● REQUIRED WORK
Return every record below exactly as given.

[[ SOURCE DATA, beginning ]]

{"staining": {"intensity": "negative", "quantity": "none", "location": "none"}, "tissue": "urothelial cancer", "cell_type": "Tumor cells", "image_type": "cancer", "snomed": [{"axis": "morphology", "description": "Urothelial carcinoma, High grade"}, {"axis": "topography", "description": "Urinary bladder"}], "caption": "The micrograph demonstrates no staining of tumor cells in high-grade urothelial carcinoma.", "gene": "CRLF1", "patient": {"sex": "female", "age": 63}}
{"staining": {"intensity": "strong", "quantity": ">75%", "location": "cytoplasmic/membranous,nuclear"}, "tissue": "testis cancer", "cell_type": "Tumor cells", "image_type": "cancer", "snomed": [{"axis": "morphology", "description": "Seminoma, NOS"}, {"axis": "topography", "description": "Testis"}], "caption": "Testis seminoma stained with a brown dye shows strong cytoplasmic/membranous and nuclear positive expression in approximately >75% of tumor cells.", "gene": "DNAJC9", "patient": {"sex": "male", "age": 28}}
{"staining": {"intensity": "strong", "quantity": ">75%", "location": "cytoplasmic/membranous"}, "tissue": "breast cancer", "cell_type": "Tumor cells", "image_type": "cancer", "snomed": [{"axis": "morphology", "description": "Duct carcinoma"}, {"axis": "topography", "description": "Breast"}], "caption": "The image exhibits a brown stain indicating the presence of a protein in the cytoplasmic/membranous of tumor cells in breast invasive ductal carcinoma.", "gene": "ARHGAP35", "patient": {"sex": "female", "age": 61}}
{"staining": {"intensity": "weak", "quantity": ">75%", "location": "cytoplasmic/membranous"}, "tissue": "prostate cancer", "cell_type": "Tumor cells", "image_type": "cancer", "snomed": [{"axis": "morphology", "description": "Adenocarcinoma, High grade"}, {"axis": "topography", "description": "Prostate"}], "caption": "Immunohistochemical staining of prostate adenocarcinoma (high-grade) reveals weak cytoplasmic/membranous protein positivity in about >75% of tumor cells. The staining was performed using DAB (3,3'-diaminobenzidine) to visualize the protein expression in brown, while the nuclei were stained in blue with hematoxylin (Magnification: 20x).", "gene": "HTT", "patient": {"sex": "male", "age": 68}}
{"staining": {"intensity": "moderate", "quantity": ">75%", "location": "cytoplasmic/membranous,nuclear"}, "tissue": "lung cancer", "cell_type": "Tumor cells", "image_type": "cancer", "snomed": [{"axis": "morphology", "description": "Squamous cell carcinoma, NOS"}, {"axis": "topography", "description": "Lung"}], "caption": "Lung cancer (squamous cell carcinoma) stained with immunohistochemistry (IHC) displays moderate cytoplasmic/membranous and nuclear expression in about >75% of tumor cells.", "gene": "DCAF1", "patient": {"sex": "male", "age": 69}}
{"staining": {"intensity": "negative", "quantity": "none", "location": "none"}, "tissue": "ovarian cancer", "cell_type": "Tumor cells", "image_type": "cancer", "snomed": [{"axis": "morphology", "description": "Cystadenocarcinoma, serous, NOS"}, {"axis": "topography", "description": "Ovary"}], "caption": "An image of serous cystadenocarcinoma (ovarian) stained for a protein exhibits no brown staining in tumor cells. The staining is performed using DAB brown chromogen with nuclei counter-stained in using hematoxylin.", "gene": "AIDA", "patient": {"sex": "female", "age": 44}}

[[ SOURCE DATA, end ]]

● EXERCISE RESULT
{"staining": {"intensity": "negative", "quantity": "none", "location": "none"}, "tissue": "urothelial cancer", "cell_type": "Tumor cells", "image_type": "cancer", "snomed": [{"axis": "morphology", "description": "Urothelial carcinoma, High grade"}, {"axis": "topography", "description": "Urinary bladder"}], "caption": "The micrograph demonstrates no staining of tumor cells in high-grade urothelial carcinoma.", "gene": "CRLF1", "patient": {"sex": "female", "age": 63}}
{"staining": {"intensity": "strong", "quantity": ">75%", "location": "cytoplasmic/membranous,nuclear"}, "tissue": "testis cancer", "cell_type": "Tumor cells", "image_type": "cancer", "snomed": [{"axis": "morphology", "description": "Seminoma, NOS"}, {"axis": "topography", "description": "Testis"}], "caption": "Testis seminoma stained with a brown dye shows strong cytoplasmic/membranous and nuclear positive expression in approximately >75% of tumor cells.", "gene": "DNAJC9", "patient": {"sex": "male", "age": 28}}
{"staining": {"intensity": "strong", "quantity": ">75%", "location": "cytoplasmic/membranous"}, "tissue": "breast cancer", "cell_type": "Tumor cells", "image_type": "cancer", "snomed": [{"axis": "morphology", "description": "Duct carcinoma"}, {"axis": "topography", "description": "Breast"}], "caption": "The image exhibits a brown stain indicating the presence of a protein in the cytoplasmic/membranous of tumor cells in breast invasive ductal carcinoma.", "gene": "ARHGAP35", "patient": {"sex": "female", "age": 61}}
{"staining": {"intensity": "weak", "quantity": ">75%", "location": "cytoplasmic/membranous"}, "tissue": "prostate cancer", "cell_type": "Tumor cells", "image_type": "cancer", "snomed": [{"axis": "morphology", "description": "Adenocarcinoma, High grade"}, {"axis": "topography", "description": "Prostate"}], "caption": "Immunohistochemical staining of prostate adenocarcinoma (high-grade) reveals weak cytoplasmic/membranous protein positivity in about >75% of tumor cells. The staining was performed using DAB (3,3'-diaminobenzidine) to visualize the protein expression in brown, while the nuclei were stained in blue with hematoxylin (Magnification: 20x).", "gene": "HTT", "patient": {"sex": "male", "age": 68}}
{"staining": {"intensity": "moderate", "quantity": ">75%", "location": "cytoplasmic/membranous,nuclear"}, "tissue": "lung cancer", "cell_type": "Tumor cells", "image_type": "cancer", "snomed": [{"axis": "morphology", "description": "Squamous cell carcinoma, NOS"}, {"axis": "topography", "description": "Lung"}], "caption": "Lung cancer (squamous cell carcinoma) stained with immunohistochemistry (IHC) displays moderate cytoplasmic/membranous and nuclear expression in about >75% of tumor cells.", "gene": "DCAF1", "patient": {"sex": "male", "age": 69}}
{"staining": {"intensity": "negative", "quantity": "none", "location": "none"}, "tissue": "ovarian cancer", "cell_type": "Tumor cells", "image_type": "cancer", "snomed": [{"axis": "morphology", "description": "Cystadenocarcinoma, serous, NOS"}, {"axis": "topography", "description": "Ovary"}], "caption": "An image of serous cystadenocarcinoma (ovarian) stained for a protein exhibits no brown staining in tumor cells. The staining is performed using DAB brown chromogen with nuclei counter-stained in using hematoxylin.", "gene": "AIDA", "patient": {"sex": "female", "age": 44}}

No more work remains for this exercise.